Bifidobacteria may provide health benefits directly through interactions with the host, and indirectly through interactions with other microorganisms. Bifidobacterium spp. take part in production and adsorption of vitamins, such as vitamins K and B12, biotin, folate, thiamine, riboflavin, and pyridoxine.
They are also involved in lipid absorption and metabolism, glucose and energy homeostasis, and regulating intestinal barrier function.
Although Bifidobacterium produce acetate over butyrate, healthy levels of Bifidobacterium spp. facilitate colonization of Faecalibacterium. prausnitzii. Polyphenols derived from chocolate, green tea, blackcurrant, red wine and grape seed extracts have been shown to increase
Bifidobacterium species. The increased abundance of Bifidobacterium species has been associated with amelioration of inflammation.
Multiple published studies have suggested that there is an association between obesity and a lower abundance of bifidobacteria. They may also be less abundant in elderly populations, patients with rheumatoid arthritis, and in individuals diagnosed with Alzheimer’s disease.
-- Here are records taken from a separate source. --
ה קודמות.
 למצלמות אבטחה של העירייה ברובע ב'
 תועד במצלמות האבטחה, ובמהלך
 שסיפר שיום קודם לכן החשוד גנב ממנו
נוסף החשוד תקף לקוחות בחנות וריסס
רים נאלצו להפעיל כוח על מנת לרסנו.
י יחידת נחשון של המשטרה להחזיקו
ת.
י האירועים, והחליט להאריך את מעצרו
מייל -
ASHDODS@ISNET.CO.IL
Patients with active inflammatory bowel disease (IBD) have a lower abundance of Bifidobacterium spp. than patients whose IBD is in remission. Taking a probiotic containing bifidobacteria, lactobacilli, and streptococci might help in controlling ulcerative colitis symptoms and preventing their recurrence. Some Bifidobacterium strains have been shown to have beneficial effects in irritable bowel syndrome (IBS).
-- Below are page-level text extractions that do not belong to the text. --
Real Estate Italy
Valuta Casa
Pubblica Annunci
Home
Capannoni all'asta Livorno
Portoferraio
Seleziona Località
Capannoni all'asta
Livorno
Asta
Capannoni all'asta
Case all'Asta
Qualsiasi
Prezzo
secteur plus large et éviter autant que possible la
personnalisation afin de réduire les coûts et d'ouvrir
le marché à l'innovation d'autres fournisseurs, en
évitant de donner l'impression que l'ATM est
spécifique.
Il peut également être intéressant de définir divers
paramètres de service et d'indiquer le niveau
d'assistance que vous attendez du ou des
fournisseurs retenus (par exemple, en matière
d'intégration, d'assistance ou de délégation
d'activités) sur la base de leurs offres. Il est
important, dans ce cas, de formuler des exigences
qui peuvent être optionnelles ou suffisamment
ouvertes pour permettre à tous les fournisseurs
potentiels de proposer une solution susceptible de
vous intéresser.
Bifidobacterium spp. abundance has been shown to be diminished with IBD and with long term use of macrolide antibiotics. Luminal
bifidobacteria is reduced with restriction of fermentable carbohydrates, i.e. a low FODMAP diet. High fat dietary feeding is also associated with reduced abundance of bifidobacteria. Consumption of maize and barley-based whole grain products and red berries, which are comprised of anthocyans, are known to increase levels of bifidobacteria.